Le marché du crédit immobilier chute fortement avec une baisse de la production qui s’accélère au second trimestre et pourrait atteindre 15% en 2022, selon l’Observatoire Crédit Logement/CSA. La contraction du marché ne s’explique pas par la seule hausse des taux des crédits immobiliers, qui reste bien en-deçà de l’inflation. C’est le marché immobilier qui change de nature au profit des clientèles plus aisées au détriment des ménages modestes aux faibles apports personnels. Car, le montant moyen du crédit augmente et les prix continuent à monter. Une analyse fortement contestée par la...Lentement mais sûrement, le marché du crédit immobilier se dégrade au fil des mois. Selon les chiffres de l'Observatoire Crédit Logement/CSA, la production de crédit pour l'achat d'un logement affiche un nouveau recul au second trimestre, accentuant la tendance constatée au premier trimestre. En glissement annuel, le montant des crédits accordés est ainsi en baisse de 12,5% entre avril et juin, alors que le nombre de prêts a fléchi de 9%.
Sur le semestre, la baisse de la production atteint 5,6% en valeur et de 7,3% en volume, avec un marché de l'ancien beaucoup plus touché que le marché du neuf.

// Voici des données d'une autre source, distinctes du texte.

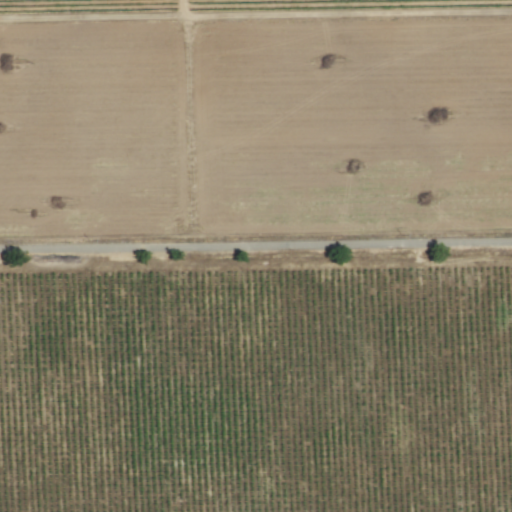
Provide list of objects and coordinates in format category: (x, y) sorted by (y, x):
road: (256, 245)
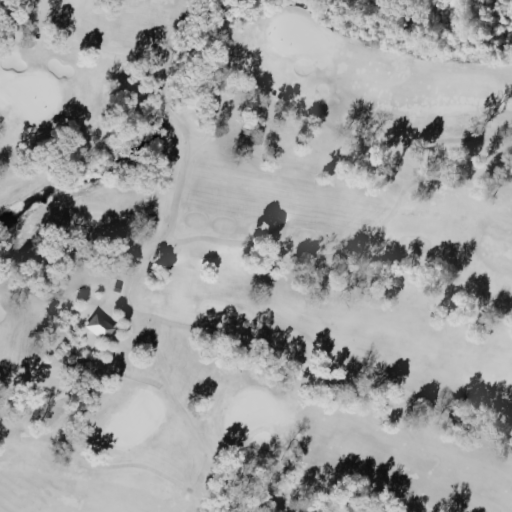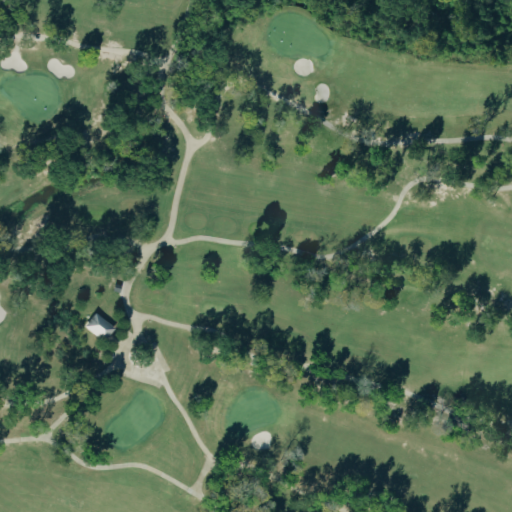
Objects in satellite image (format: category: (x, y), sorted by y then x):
park: (254, 257)
building: (96, 328)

Autre constat : l'indicateur de solvabilité, tel que calculé par Crédit Logement, un organisme bancaire qui gère la moitié des cautions sur le crédit immobilier, montre des signes de faiblesse; la hausse de l'apport personnel moyen ne compensant que partiellement la progression du montant moyen d'un crédit (+8% au premier semestre) à un coût de surcroît plus élevé.
Toutefois, l'Autorité de contrôle prudentiel et de résolution (ACPR) vient de souligner que le risque reste bien maîtrisé, grâce à une politique d'octroi fondé sur la solvabilité des ménages (et non sur la valeur du bien) et des crédits très majoritairement accordés à taux fixe (et protégés par des assurances et des cautions).
Une contraction de la production qui s'accélère
« Nous avons un marché qui a basculé en mode recul », résume l'économiste Michel Mouillart, professeur des Universités et conseiller scientifique de l'Observatoire. Et les perspectives ne sont guère réjouissantes sur le second semestre, selon Crédit Logement. Selon le scénario économique de juin dernier de la Banque de France, qui prévoit un taux de crédit moyen de 1,55% en 2022 (soit un taux moyen de 1,9% en fin d'année), la production de crédit (offre acceptée) pourrait reculer de 15% cette année à 170 milliards d'euros, contre 200 milliards d'euros en 2021, soit un retour aux niveaux de production de 2018 et 2020.